After TURP, almost all men will temporarily experience mild burning, frequent urination and haematuria, while 65-75% will experience retrograde ejaculation (where semen enters the bladder during ejaculation) and <10% will experience erectile dysfunction (The British Association of Urological Surgeons 2021a). Other complications include urethral injury, post-operative retention, incontinence and incidental diagnosis of prostate cancer from histopathology results. Eredics et al (2018) identified that TURP has a 0.1% 30-day in-hospital mortality rate and a reintervention rate at eight years of around 13%.

Appropriate patient selection for this procedure is important, with EAU (Gravas et al 2022) guidelines recommending the use of TURP in men with moderate-to-severe LUTS and prostate volume of 30cc-80cc.

Alternative surgical procedures

Several alternative surgical procedures to TURP are available, including transurethral incision of the prostate, holmium laser enucleation of the prostate (HoLEP), laser vaporisation of the prostate, prostatic urethral lift and Rezum.

Transurethral incision of the prostate should be offered to men with a prostate volume <30cc, without median lobe protrusion (Gravas et al 2022). Similar adverse effects to TURP are common in transurethral incision of the prostate.

HoLEP is an invasive surgical option that involves using a holmium laser to peel out the central part of the prostate gland to create a wider channel, thus improving urine flow (The British Association of Urological Surgeons 2021b). It offers several advantages over TURP, including fewer complications, reduced length of stay and shorter catheterisation time (Michalak et al 2015). NICE (2015) recommends the use of HoLEP in men with prostate volume <80cc; however, the EAU (Gravas et al 2022) and American Urological Association (Lerner et al 2021) recommend offering HoLEP to men as an alternative to TURP, with prostates as large as 800cc being successfully enucleated (Vincent and Gilling 2015). HoLEP and TURP have comparable effects on sexual function (Gravas et al 2022).

Laser vaporisation of the prostate uses the same laser insertion technique as other surgical options, but the energy produced by the lithium-triborate crystal enables a higher energy application and faster tissue vaporisation through a larger laser beam area (Castellani et al 2021). Laser vaporisation of the prostate can be offered as an alternative to TURP (Gravas et al 2022), but has shown a 22% conversion rate to TURP (Elmansy et al 2012). Men who are at increased risk of bleeding should be considered for this technique over TURP (Lerner et al 2021).

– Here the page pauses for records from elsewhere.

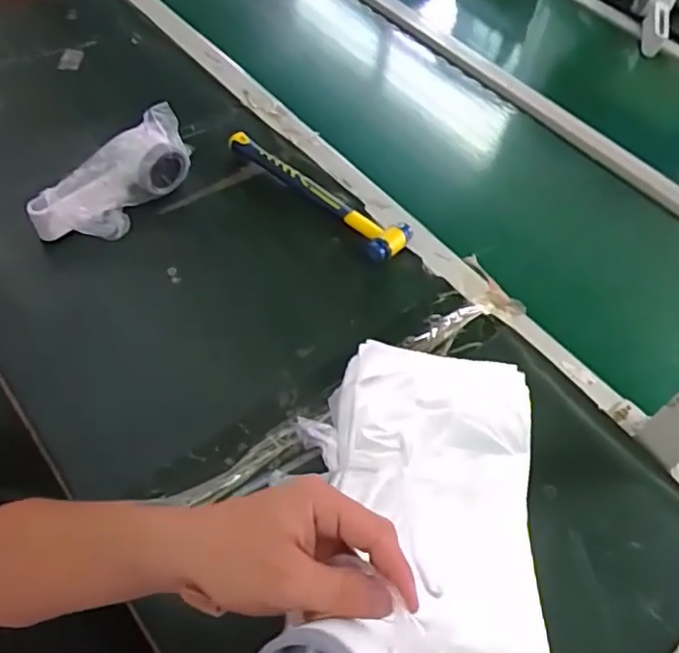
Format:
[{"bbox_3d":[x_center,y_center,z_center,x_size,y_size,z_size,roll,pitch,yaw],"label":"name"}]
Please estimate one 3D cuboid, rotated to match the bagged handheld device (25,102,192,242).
[{"bbox_3d":[-0.225,-0.144,0.631,0.179,0.082,0.056,-37,65,-27],"label":"bagged handheld device"}]

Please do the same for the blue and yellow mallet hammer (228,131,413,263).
[{"bbox_3d":[-0.022,-0.157,0.689,0.058,0.019,0.240,-37,65,-27],"label":"blue and yellow mallet hammer"}]

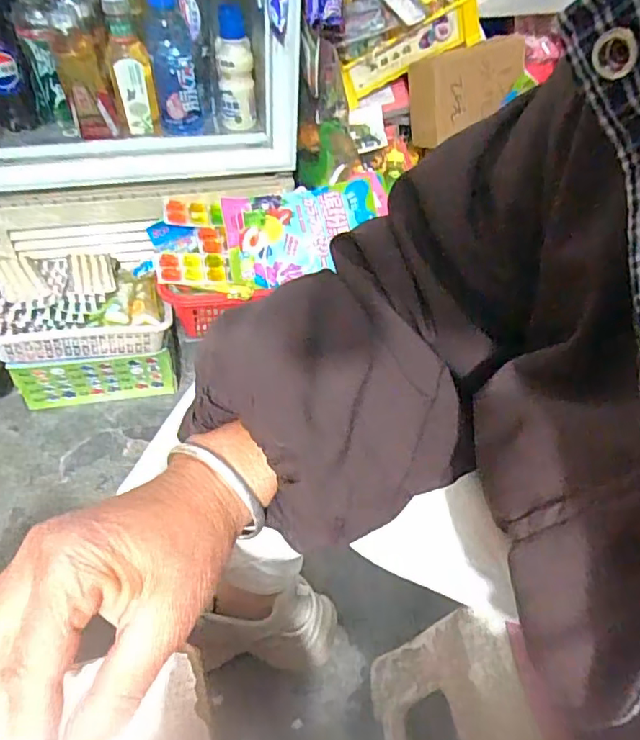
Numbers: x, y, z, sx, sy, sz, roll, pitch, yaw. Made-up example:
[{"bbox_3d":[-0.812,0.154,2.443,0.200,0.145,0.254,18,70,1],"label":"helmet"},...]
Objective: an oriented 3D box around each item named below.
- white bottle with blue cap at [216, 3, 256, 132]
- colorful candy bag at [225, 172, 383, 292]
[{"bbox_3d":[-0.137,-0.493,0.936,0.060,0.173,0.060,-1,49,-7],"label":"white bottle with blue cap"},{"bbox_3d":[-0.017,-0.226,0.905,0.263,0.034,0.156,-12,77,-2],"label":"colorful candy bag"}]

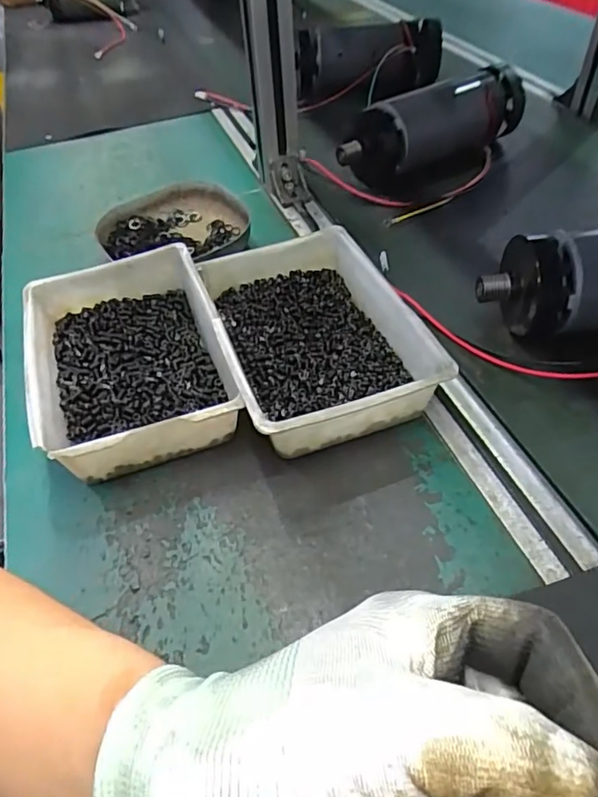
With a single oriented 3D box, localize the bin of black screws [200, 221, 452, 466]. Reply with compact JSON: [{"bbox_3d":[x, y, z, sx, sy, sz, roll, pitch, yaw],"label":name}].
[{"bbox_3d":[0.011,-0.049,0.433,0.137,0.059,0.204,-16,49,-9],"label":"bin of black screws"}]

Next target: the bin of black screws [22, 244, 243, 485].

Younger men who would like to preserve sexual function may want to be considered for minimally invasive techniques such as prostatic urethral lift, since no significant effects on sexual function have been reported with this procedure (Gravas et al 2022). Prostatic urethral lift involves placing implants into the prostate to pull excess tissue away, so that it does not obstruct the urethra (Knight et al 2022). Prostatic urethral lift may be suitable if the patient’s prostate volume is <70cc and there is no median lobe protrusion. However, complications associated with this procedure include haematuria, dysuria, pelvic pain, urgency, infection and incontinence (Gravas et al 2022).

Rezum is a minimally invasive technique that involves injecting hot water vapour into the capsule of the prostate, targeting the median lobe. NICE (2020) recommends the Rezum procedure for patients with moderate-to-severe LUTS and a moderately enlarged prostate (30cc-80cc). The most common adverse effects associated with this procedure are dysuria, haematuria, haematospermia (blood in the semen), urgency and UTI, while sexual dysfunction has not been reported (Westwood et al 2018).

Conclusion

Nurses and other healthcare professionals should be aware that, for men presenting with LUTS, assessment is crucial to identify underlying issues and to develop an appropriate management plan. Lifestyle modifications should initially be implemented for these patients, before considering pharmacological and surgical management options. Male patients with LUTS should be provided with all the information necessary to make an informed choice regarding the management of their symptoms.